Making a friend is an extremely happy time. You discover someone in this great big, confusing world, who is really nice to you and appreciates your being nice to them. And usually it is someone within your circle of activities, which makes it easy to look forward to seeing the person soon. I can think of someone specific who I was absolutely delighted to become friends with in High School. However, that friendship ended, and it ended in a deep disappointment. This young lady, and myself, also a very young lady at the time, mutually let each other down.

Many times, very wonderful friendships end in disappointment. And personally, I don't see myself as capable of being A True Friend. I do very nice things, and I try my best to live by the Good Book. But I have failed many people. I have failed people who deserved better from me. So the only friendship I am able to offer is that we might have this in common: I will look to Jesus to help me survive, and you should look to Jesus to help you survive.

And we while we are both standing and looking to Jesus, we can hold hands.

This is all I promise.

♬  The Faith Crew: Hey Now


Thursday, October 9, 2014

The core of true friendship: being a friend "just because"

This comment appeared under a post from one of the Facebook pages that I "Liked". When I read it, I felt compelled to respond. The name of the woman who made the comment will, for our purposes be "Anonymous".

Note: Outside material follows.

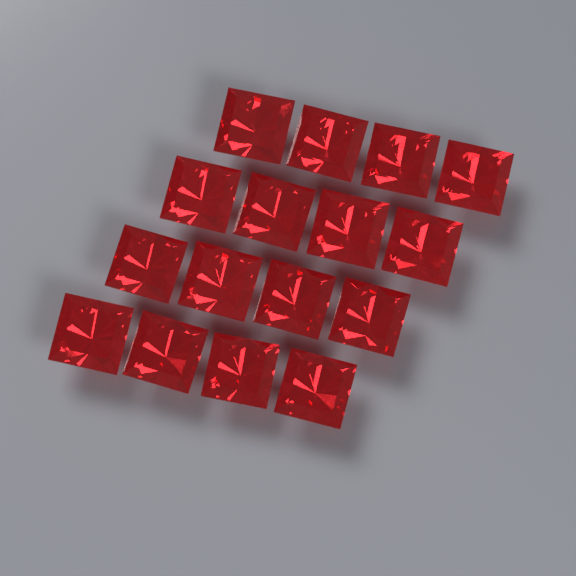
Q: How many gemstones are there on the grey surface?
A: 16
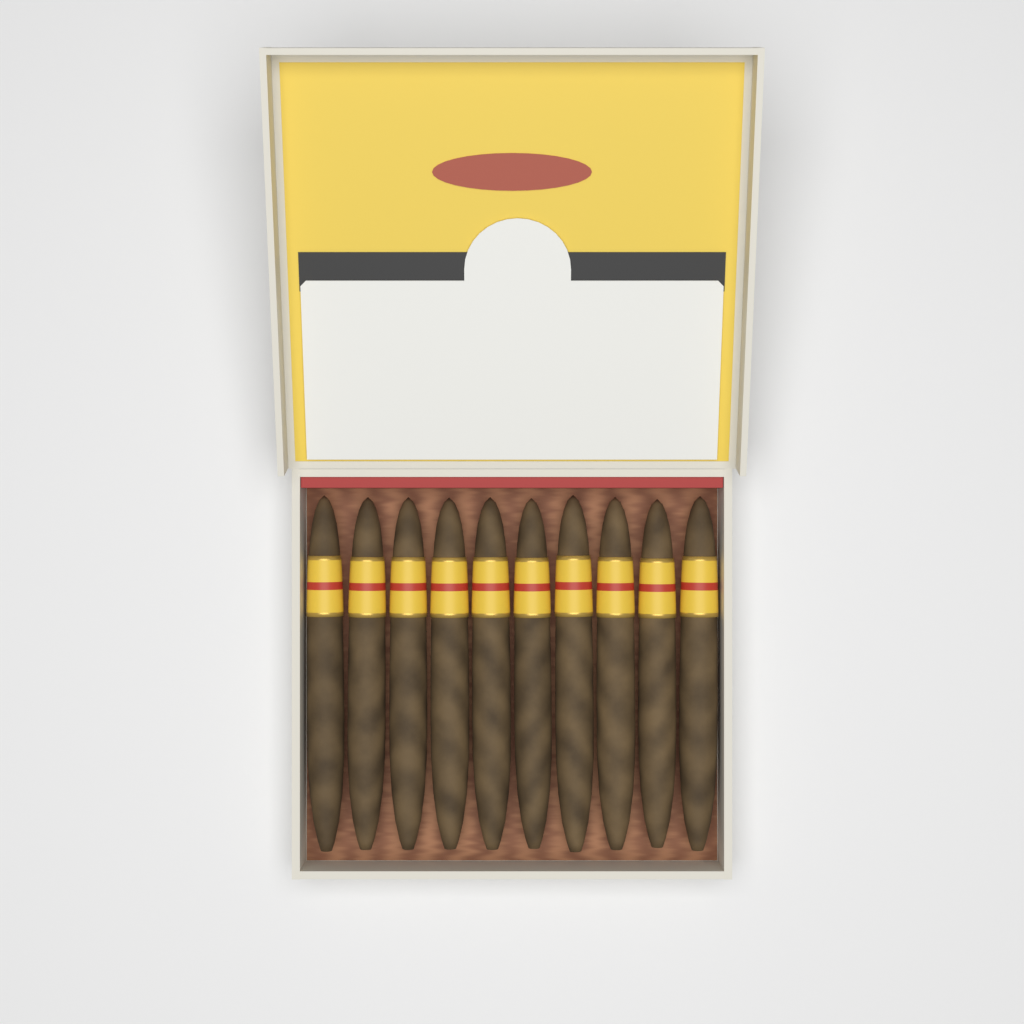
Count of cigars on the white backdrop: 10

Anonymous: "well to be honest I am sick to death with all that is going on in my case as i do not understand any of it all i do know is that people have treated me in a very bad way indeed and i need the truth . I have been on my own on this not knowing who is a friend or a foe .its just crazy the mind game that has been played against me and i feel totally betrayed and upset I dont think i will ever get over what has been done to me .and i dont feel guilty about anything i only feel very upset and let down that people cannot be straight with me .and all the things the certain persons involved have tried to pin on me and innuendo about well I will NEVER change and if you dont like it put a gun to my head as i couldnt care a less if you want rid of me and out of the northeast so badly why caint you tell me to my face just using this mind torture game that you have made is just sick and anyone who has been party to it i hope you rott . just disgusting and i wonder has this happened to others in the past .well i only hope you are eventually found out and all your helpers and they get what is coming to them just like they have put me through hell and for what .I keep asking as it seems people won tell me .i dont think trust will be a thing i will be doing from know on .and my buisiness is mine so its up to me stop interfering you have ruined my life"
Like · Reply · Yesterday at 5:25pm

My response: "Lisa, you are presenting a number of issues and I want to do my best to help you. I will begin by saying, nobody can be trusted. Good people as well as bad, are easily tempted to create trouble. You therefore must be careful what you say to people, because even though we all know that it is wrong to lie, there is no law against it, and even if there were a law against lying, who could ever enforce it? No one, friend or foe, is obligated to be honest with you or to help you. And the same applies to me, and each one of us who has been put on this earth. No one at all, not even parent or spouse will have any immediate consequence if they lie to us, or do any other types of injustices to us. So, what do we do? We affirm Life. We decide that life is worth living even though we are not going to be fully, 100% loved by anyone but God. We choose to continue, and we hope that maybe if we make worthy goals to try to contribute to this hurting world, we will find fulfillment regardless of what others think, say or do. I hope this helps."